8 Responses to What is that jungle hiding?

  1. Lol, I try to train some of my more encroaching vegetables, using sticks to guide squash vines where I want them to be, growing cucumbers and the smaller squash (cobnut and butternut for example :)) upwards and across but there is always one that manages to break out of confinement and try to take over the garden. Even the potato plants like to spill over and invade the space of their neighbours and so I’ve taken to building a corral around them using wool and bamboo canes 🙂

    BTW i’m not sure if this comment will post because for some reason, yesterday Akismet decided that I was spam and keeps dumping my comments into the spam folders of people I regularly post comments on. Apologies if this actually posts as a comment but I needed to put the above to explain why I may possibly end up in your spam folder!

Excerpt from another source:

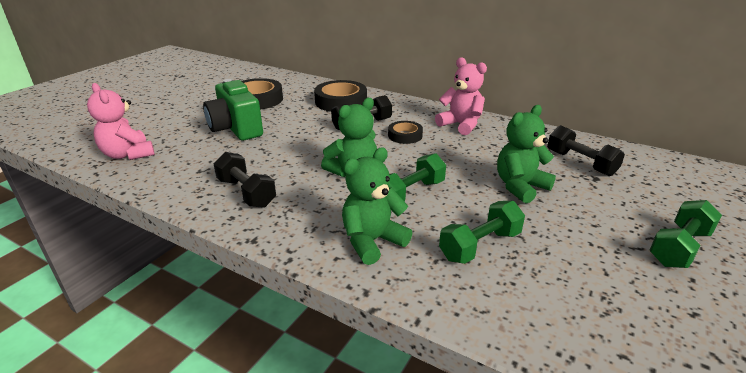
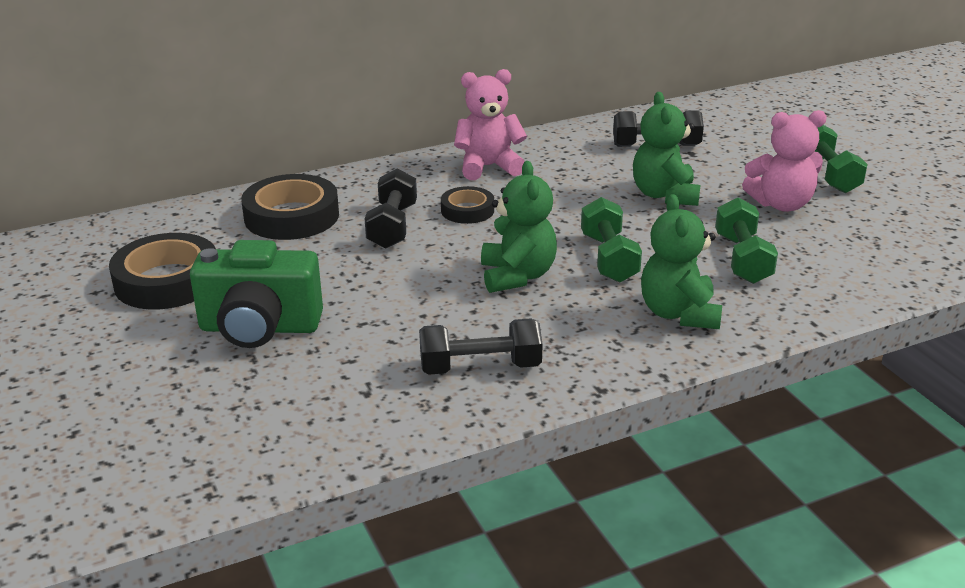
camera: 55 degrees left, 0 degrees up
(128, 154) = (214, 452): pink teddy bear -> pink teddy bear (781, 204)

    Plants are so much easier than technology …… 🙂

  2. I saw the post on your blog about spam and checked my folder. Sure enough… this comment was in there, as were other legit comments. Thanks for pointing out the issue.

    And thanks for the recommendations. I’ve never tried to train squash vines before… and I tend to plant too many too close. Probably a bad combination.

    And as an engineer, I can tell you for certain, plants are much easier and much more fun than technology!

  3. I have a sweet potato plant that wants to take over the world. I know what you mean.

  4. I like the idea of cramming as much in as possible. You sound as if you have a lovely and tasty jungle out there! The cucumber looks like a squash – hope the chickens like it.

  5. Caleb says:

    It is partly the time of year. The days are at their longest, and plants have hours and hours to grow at the very time the heat slows us down. I’m up for our five AM dawn, and often out in the cool of the sunset, but at mid day I often can be found taking a siesta and snoring. Plants, however, do not take siestas.

    I’m jealous of all who have things they actually planted competing with each other. My main problem is things I didn’t plant; IE: dreaded weeds.

    In any case plants are utterly selfish. They never say, “After you, Alphonse.” They look at our neat rows and paths and just laugh.

    The mystery to me is to go out in the wilderness, and see what plants do without us humans controlling them. You would think that, with plants so bad-mannered and selfish, a wildness would resemble a bombed-out and smoking war-zone. Instead it can be amazingly beautiful, and more awe-inspiring than the gardens of billionaires and kings.

    Anyway, excellent post, which made me laugh. I especially liked the wording of, “there are portions of the garden that are VERY difficult to get to unless you have 6 foot long legs and can tip toe like a ballerina.” (Hyperbole is a valuable tool.)